The Chief Corner Stone; Part Two

By: Claire Alexander - Ezra Connection

As I read “Slow Down, Look Closely,” and Matthew 21:42, Psalm 118:22-23 and Acts 4:11 from today’s discussion—that Jesus Christ was rejected, but is the chief Cornerstone—I was reminded of an old story heard long ago of the way the temple builders threw out the main stone because they didn’t recognize its shape.

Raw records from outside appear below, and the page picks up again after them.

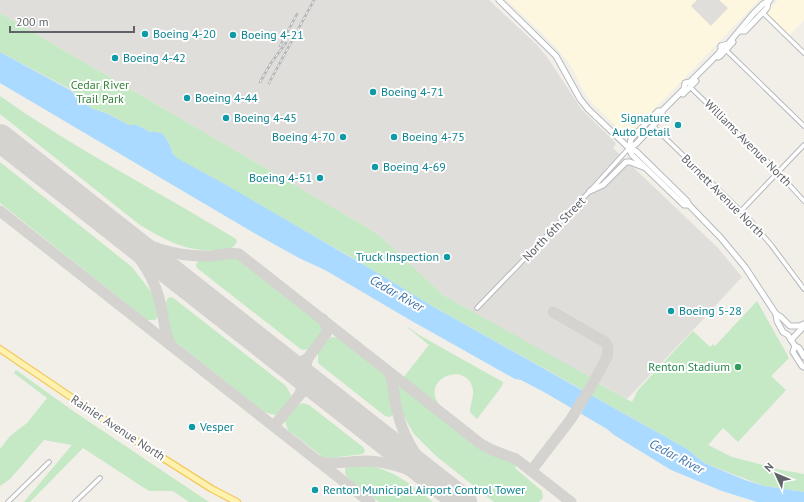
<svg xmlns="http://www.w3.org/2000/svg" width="804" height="502" font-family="'PT Sans',sans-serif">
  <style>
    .commercial { fill: #fef7e0 }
    .industrial { fill: #e0deda }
    .green { fill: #c5e8c5 }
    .water { fill: #aadaff }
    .pier { fill: #f1efe8 }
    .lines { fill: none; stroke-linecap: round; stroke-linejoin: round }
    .taxiway { stroke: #d4d3d0; stroke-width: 11 }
    .runway { stroke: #d4d3d0; stroke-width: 28 }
    .street-casing { stroke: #b5b8bc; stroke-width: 5.5 }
    .secondary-casing { stroke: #b6babf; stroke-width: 7 }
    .primary-casing { stroke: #f2c960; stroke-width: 8 }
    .street { stroke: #fff; stroke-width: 3.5 }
    .secondary { stroke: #fff; stroke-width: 5 }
    .primary { stroke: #fff2af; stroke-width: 5.5 }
    .rail-casing { stroke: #b6b7b8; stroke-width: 2.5 }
    .rail { stroke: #fff; stroke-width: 1; stroke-dasharray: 3; stroke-linecap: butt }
    .culture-dot { fill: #0f9aa8; stroke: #fff; stroke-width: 1.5 }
    .leisure-dot { fill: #2e9e5b; stroke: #fff; stroke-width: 1.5 }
    .labels { text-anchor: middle; stroke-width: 4; stroke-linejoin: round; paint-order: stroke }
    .culture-label { font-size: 12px; fill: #0d838f; stroke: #fff; text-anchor: start }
    .park-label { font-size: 12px; fill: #348238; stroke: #fff }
    .street-label { font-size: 12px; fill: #5f6368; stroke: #fff }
    .leisure-label { font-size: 12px; fill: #27864d; stroke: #fff; text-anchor: end }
    .water-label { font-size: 13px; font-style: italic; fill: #4174aa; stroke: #fff }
  </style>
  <rect width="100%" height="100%" fill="#f1efe8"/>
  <!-- commercial -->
  <g class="commercial">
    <path d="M507 0H759L628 137 591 102 584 92 570 64 554 45Z"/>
    <path d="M778 0H804V20L788 37 764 14Z"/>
  </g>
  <!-- industrial -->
  <g class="industrial">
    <path d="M0 0H489L537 45 547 57 582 110 613 140 616 144 613 148 718 248 742 277 693 330 627 399 443 295 380 236 363 225 0 13Z"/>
    <path d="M697 0H719L728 8 711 26 691 6Z"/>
  </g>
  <!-- green -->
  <g class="green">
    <path d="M0 13 363 225 380 236 443 295 590 377 583 390 432 306 344 253 176 158 173 154 169 143 163 134 157 132H150L137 125H129L106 113 93 109 87 105 70 89 0 52Z"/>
    <path d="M0 96C75 149 158 191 236 239L237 242 232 248 228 250C220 250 211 251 203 250 180 249 159 236 140 225L0 114Z"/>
    <path d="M0 162 132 267 152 293 157 304 159 312 158 316 155 320H147L0 203Z"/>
    <path d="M238 257 243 259 324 325 323 334 310 349 302 350 298 347 197 268 196 265 198 261Z"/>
    <path d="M172 297 286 386 291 395V399L279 413 275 415 264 412 172 339 166 302 168 298Z"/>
    <path d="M757 301 789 358 771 376 786 390 738 442 723 428 708 445 732 457 782 470 804 474V492L764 486 704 463 687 449 591 395 598 383 632 402 638 390 693 331 710 347 713 344 715 346Z"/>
    <path d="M407 327H408L419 335 503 382 502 386 477 419 470 412C470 404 474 397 473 390 468 359 417 379 441 407V408L403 378 429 345Z"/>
    <path d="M332 337 341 338 385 372 388 378 393 412 392 416 389 417 385 416 318 363V353L328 340Z"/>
    <path d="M16 370 76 413 209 502H189L173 491H149L83 448 30 502H24L72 445 44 440 10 479 0 486V449L10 436 27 423 47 398 14 373Z"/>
    <path d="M399 386 404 387 475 444 487 451 517 465 515 468 542 491 543 498 539 502H494L436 456 414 434 407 422 401 410 398 390Z"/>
    <path d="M303 403 309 405 363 447 365 451 363 454 330 458 323 457 288 430 285 421C289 413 294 405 303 403Z"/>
    <path d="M356 464C389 466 408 482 433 502H379L347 477C344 472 344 469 348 465Z"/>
  </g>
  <!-- water -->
  <path class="water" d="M0 52 70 90 87 105 93 109 106 113 129 125H137L150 132H157L163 134 169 143 173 154 177 158 226 185 381 275 432 306 687 449 704 463 745 480 764 486 804 492V502H757L722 491 671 470 614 435 607 429 544 392 521 380 515 379 410 320 325 270 299 258 254 233 0 83Z"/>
  <!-- pier -->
  <path class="pier" d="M584 388 592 393 580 415 572 410Z"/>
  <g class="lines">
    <!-- taxiway -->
    <g class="taxiway">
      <path d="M0 148 14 149"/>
      <path d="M0 211 370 502"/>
      <path d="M116 229C144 246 174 257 208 256 218 256 229 252 239 254L481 444 492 450 516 459 571 502"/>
      <path d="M122 237C141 258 155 278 161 306 164 318 164 334 171 345"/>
      <path d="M308 358C304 367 306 376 312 383"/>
      <path d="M284 361 297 364 308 358 326 334 327 327 323 319"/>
      <path d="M294 369C300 378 304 385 299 396"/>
      <path d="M388 371C394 380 393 391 395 401 400 431 415 458 436 479"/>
      <path d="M274 426 301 393C311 388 317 390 326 395"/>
      <path d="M319 461C328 466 356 460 368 461 395 462 420 473 444 487"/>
      <path d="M531 471 571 419 593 383 607 357 608 347 605 342 553 312"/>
    </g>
    <!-- runway -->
    <path class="runway" d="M0 138 463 502"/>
    <defs>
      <g id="street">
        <path d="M763 13 804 53"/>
        <path d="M726 50 804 126"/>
        <path d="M690 87 775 169 804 201"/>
        <path d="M653 126 750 220 772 246 804 289"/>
        <path d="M741 211 804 145"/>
        <path d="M477 308 590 191 629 148"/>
        <path d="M8 502 49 462"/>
        <path d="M75 502 100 478"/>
      </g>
      <g id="secondary">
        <path d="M499 0 556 56 580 99 588 109 629 148 632 155 684 205H689"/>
        <path d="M740 31H745L767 8 768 2"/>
        <path d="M721 46 728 44 753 14 763 4 770 0"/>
        <path d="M718 57 720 56 733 42"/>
        <path d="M683 94 696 81"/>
        <path d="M629 148 636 151 687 201 689 205 721 238 745 267 776 314 777 321 783 332 788 335 795 346 799 348 804 357"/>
        <path d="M629 148 631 139 658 111H662L684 89 685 83 690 82 719 53 721 49V46"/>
        <path d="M629 148 636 144 662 116V111"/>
        <path d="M590 191 603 185 626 162H630L643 167"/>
        <path d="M776 314 781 317 790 326H799L804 324"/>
        <path d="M791 340 804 326"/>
        <path d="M795 346 793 352 802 366 804 367"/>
      </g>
      <path id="primary" d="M0 349 136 441 212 489 237 502"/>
    </defs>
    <!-- street casing -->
    <use href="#street" class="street-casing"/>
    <!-- secondary casing -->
    <use href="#secondary" class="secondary-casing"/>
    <!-- primary casing -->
    <use href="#primary" class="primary-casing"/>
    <!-- street -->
    <use href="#street" class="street"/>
    <!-- secondary -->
    <use href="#secondary" class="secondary"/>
    <!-- primary -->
    <use href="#primary" class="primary"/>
    <defs>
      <g id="rail">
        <path d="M280 46 297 14"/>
        <path d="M260 82 271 63 286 43"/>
        <path d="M269 83 314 0"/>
      </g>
    </defs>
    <!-- rail casing -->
    <use href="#rail" class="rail-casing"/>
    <!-- rail -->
    <use href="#rail" class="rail"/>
  </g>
  <!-- markers -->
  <g class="culture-dot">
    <circle cx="145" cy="34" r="4"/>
    <circle cx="233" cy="35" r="4"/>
    <circle cx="115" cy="58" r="4"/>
    <circle cx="373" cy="92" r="4"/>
    <circle cx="187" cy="98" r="4"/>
    <circle cx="226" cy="118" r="4"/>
    <circle cx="678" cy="125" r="4"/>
    <circle cx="343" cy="137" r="4"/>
    <circle cx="394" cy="137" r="4"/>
    <circle cx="375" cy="167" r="4"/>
    <circle cx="320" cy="178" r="4"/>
    <circle cx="447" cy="257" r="4"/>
    <circle cx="671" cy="311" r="4"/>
    <circle cx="192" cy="427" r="4"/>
    <circle cx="315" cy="490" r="4"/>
  </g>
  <circle class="leisure-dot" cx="738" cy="367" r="4"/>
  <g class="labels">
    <!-- culture labels -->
    <g class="culture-label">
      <text x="153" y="38">Boeing 4-20</text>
      <text x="241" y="39">Boeing 4-21</text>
      <text x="123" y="62">Boeing 4-42</text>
      <text x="381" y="96">Boeing 4-71</text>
      <text x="195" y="102">Boeing 4-44</text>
      <text x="234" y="122">Boeing 4-45</text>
      <text x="670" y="122" text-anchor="end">Signature<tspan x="670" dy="14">Auto Detail</tspan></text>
      <text x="335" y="141" text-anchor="end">Boeing 4-70</text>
      <text x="402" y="141">Boeing 4-75</text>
      <text x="383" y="171">Boeing 4-69</text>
      <text x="312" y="182" text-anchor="end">Boeing 4-51</text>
      <text x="439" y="261" text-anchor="end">Truck Inspection</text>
      <text x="679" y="315">Boeing 5-28</text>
      <text x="200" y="431">Vesper</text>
      <text x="323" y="494">Renton Municipal Airport Control Tower</text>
    </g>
    <!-- park labels -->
    <g class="park-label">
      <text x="100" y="89">Cedar River<tspan x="100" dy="14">Trail Park</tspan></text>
    </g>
    <!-- street labels -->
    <g class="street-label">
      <text transform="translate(748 143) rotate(45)" y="4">Williams Avenue North</text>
      <text transform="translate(723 196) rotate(45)" y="4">Burnett Avenue North</text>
      <text transform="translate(554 229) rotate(-46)" y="4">North 6th Street</text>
      <text transform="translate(118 428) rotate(33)" y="4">Rainier Avenue North</text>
    </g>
    <!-- leisure labels -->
    <g class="leisure-label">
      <text x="730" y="371">Renton Stadium</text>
    </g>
    <!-- water labels -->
    <g class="water-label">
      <text transform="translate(397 293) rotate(30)" y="5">Cedar River</text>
      <text transform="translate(677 456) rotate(28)" y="5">Cedar River</text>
    </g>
  </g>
  <!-- north arrow -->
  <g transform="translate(776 474) rotate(314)" stroke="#ffffff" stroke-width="3" paint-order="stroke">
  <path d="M0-3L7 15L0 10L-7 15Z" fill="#5f6368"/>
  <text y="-6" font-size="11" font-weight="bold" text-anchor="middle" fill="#5f6368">N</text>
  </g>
  <!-- scale -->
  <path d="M10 26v6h124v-6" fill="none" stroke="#5f6368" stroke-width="2"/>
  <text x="16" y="26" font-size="12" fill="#5f6368" stroke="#ffffff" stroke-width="3" paint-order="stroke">200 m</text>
</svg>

Matthew Henry’s Commentary (printed about 1710 or 1712) hints at a well-known story connected to the references above. Under his comments in Psalm 118, he says of the Stone, “They trampled upon this Stone, threw it among the rubbish out of the city; nay, they stumbled at it.” He goes on to explain to his readers how Christ is “the Head-stone of the corner . . . the chief Corner-stone in the foundation . . . the chief Top-stone in the corner, in whom the building is completed, and who must in all things have the preeminence, as the Author and Finisher of our Faith.”

I don’t know how the Inuit today build a winter igloo from blocks when they want to go out ice-fishing, but I surmise that the blocks of snow tend to have a slight inward slant. Some block at the top must act as a lock, to anchor the others, and prevent them from falling inward.

Nor do I know the source of the story I learned in childhood, and that Matthew Henry refers to, but we know from I Kings 6:7 that the enormous temple stones were cut in the quarry, and brought fully ready to the temple site so that no sounds of metal hammers and axes would be heard. The Treasury of Scripture Knowledge, with an internal date of 1765, says the size of these stones of 8 and 10 cubits (21 inches a cubit) are 14 and 17.5 feet long, almost unmanageably heavy, though much bigger blocks of stone were known at the time.

Probably no one there had ever built anything with the magnitude of the temple before. The masons would measure the next huge block that had been delivered and dropped on the site, and with great effort put it in place. Undoubtedly, the whole time they kept stumbling over the huge keystone that was in their way, an irregular stone shaped like a squashed pentagon (can’t remember what we called that in math)—with the two bottom sides slanted in more like a diamond. And, finally, history tells us that they heaved the whole thing out with the rubbish.

I Peter 2 links our experience of God’s gracious provision of the milk of the Word (when we suck like hungry babies), to His preciousness. He is the living stone. We are lively stones. He is chosen, and laid ready where the Architect plans for Him to be. As we are built up, we may be broken by that stone, or we may find Him precious—we may find that He is our anchor, our key, our pin, to hold us individually and together as an arch and a building.

Lord, I thank You that You are my Top-stone. Sometimes You reveal Yourself in ways I don’t recognize—like an odd shape—or You work through me in ways that don’t fit the pattern. Help me to be so close to the milk of Your Word that I recognize who You are, and the way You show Yourself to me, so that I dare to trust You wholly. And, thank YOU for the overwhelming privilege You grant ME of finding You precious!